The abrupt cancellation illustrates the difficulties faced by the ARF in bringing key issues to the table, analysts say.

"It's very bad. It's a big loss. The ARF is being used as a tool by one country to manipulate other countries. Instead of solving the problem, it is becoming part of the problem," said Panitan Wattanayakorn, an academic from Chulalongkorn University.

"What else would you like to talk about in this region? There's terrorism and North Korea... and they can't talk, let alone talk about those issues."

Prapat Thepchatree, director of the Thammasat University's Center for International Policy Studies, said the forum has moved too slowly since its 1994 inception.

Back then its creators envisioned members working on confidence-building measures before shifting toward preventive diplomacy and then setting up a conflict resolution mechanism.

"Right now we are still struggling to move from stage one to two. After almost 10 years of existence it's still gradually moving, and most of the time is spent dealing with the so-called confidence-building measures," he told AFP.

"It's at a standstill and in some sense it's going backwards."

Others however are more sanguine and argue that expectations for the forum should not be too high.

"It's still consolidating. It will take another five years maybe for ARF members to feel confident enough to discuss issues," said Kavi Chongkittavorn, group editor of the English- language Nation newspaper.

"They have spent 10 years building up comfort levels... They have built up this rapport. In that sense, there's not much in terms of concrete outcomes -- but I think it is still relevant," he said.

"It is relevant simply because it is the only regional security forum for Asian countries with the participation of key major powers."

ARF is widely recognized as the top such grouping in the region, but it may face a competitor: the two-year old Asian Security Conference.

The annual gathering, the brainchild of the London-based International Institute for Strategic Studies, brings defense rather than foreign ministers together. It last met in Singapore in May.

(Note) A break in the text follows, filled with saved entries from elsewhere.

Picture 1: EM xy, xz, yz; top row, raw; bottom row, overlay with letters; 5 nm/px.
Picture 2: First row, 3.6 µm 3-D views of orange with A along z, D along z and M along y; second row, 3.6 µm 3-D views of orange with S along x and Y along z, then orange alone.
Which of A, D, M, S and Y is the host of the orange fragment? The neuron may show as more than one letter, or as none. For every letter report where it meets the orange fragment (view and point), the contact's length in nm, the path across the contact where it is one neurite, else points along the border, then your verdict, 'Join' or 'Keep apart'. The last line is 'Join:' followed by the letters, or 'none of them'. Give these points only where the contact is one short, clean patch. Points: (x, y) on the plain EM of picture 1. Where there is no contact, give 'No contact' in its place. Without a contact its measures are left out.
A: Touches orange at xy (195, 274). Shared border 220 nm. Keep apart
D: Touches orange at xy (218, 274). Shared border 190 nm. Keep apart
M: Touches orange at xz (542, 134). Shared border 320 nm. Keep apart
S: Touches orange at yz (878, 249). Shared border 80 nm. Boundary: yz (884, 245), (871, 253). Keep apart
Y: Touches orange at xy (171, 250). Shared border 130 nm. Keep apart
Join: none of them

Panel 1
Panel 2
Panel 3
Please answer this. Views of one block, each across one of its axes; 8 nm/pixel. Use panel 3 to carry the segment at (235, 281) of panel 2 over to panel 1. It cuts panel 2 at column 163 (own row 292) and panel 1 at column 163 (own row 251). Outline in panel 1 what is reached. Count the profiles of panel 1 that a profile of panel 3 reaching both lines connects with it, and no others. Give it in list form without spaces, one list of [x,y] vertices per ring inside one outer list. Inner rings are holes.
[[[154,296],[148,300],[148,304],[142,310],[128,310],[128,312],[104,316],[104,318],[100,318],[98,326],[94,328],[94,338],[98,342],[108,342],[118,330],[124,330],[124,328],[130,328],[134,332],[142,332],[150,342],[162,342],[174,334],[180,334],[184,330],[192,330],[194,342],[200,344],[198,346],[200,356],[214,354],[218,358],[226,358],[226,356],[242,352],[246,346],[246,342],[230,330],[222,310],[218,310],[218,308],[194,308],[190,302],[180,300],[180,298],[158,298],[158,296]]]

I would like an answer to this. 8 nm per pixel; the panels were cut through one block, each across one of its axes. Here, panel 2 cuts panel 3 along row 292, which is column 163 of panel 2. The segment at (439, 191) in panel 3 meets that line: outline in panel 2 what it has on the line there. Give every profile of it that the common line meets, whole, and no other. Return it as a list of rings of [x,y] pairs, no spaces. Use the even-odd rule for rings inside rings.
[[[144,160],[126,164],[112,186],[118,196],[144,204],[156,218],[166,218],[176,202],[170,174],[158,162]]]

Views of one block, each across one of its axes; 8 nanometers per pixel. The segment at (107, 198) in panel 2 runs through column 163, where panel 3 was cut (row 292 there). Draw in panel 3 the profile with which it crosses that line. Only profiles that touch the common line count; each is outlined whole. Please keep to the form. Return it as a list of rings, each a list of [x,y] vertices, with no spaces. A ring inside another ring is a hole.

"They are working more closely than in the ARF and have agreed not to bring itself under the ARF umbrella," Chulalongkorn's Panitan said.

"It could give the ARF a challenge in the longer term. Defense ministers are more relaxed and they have more power on security issues."

The academic added that he believed the ARF progressed sufficiently in its first five years but its development has since slowed to a critical point.

"It's at a very important juncture at which it could become an effective institution. They have to make a strategic move to focus on what is important to them and move way from confidence- building measures to something much more meaningful. At the end of its first decade, the ARF has a second chance."

ASEAN groups together Brunei, Cambodia, Indonesia, Laos, Malaysia, Myanmar, the Philippines, Singapore, Thailand and Vietnam.

Other ARF members are Australia, Canada, China, the European Union, India, Japan, Mongolia, New Zealand, North Korea, South Korea, Papua New Guinea, Russia and the United States.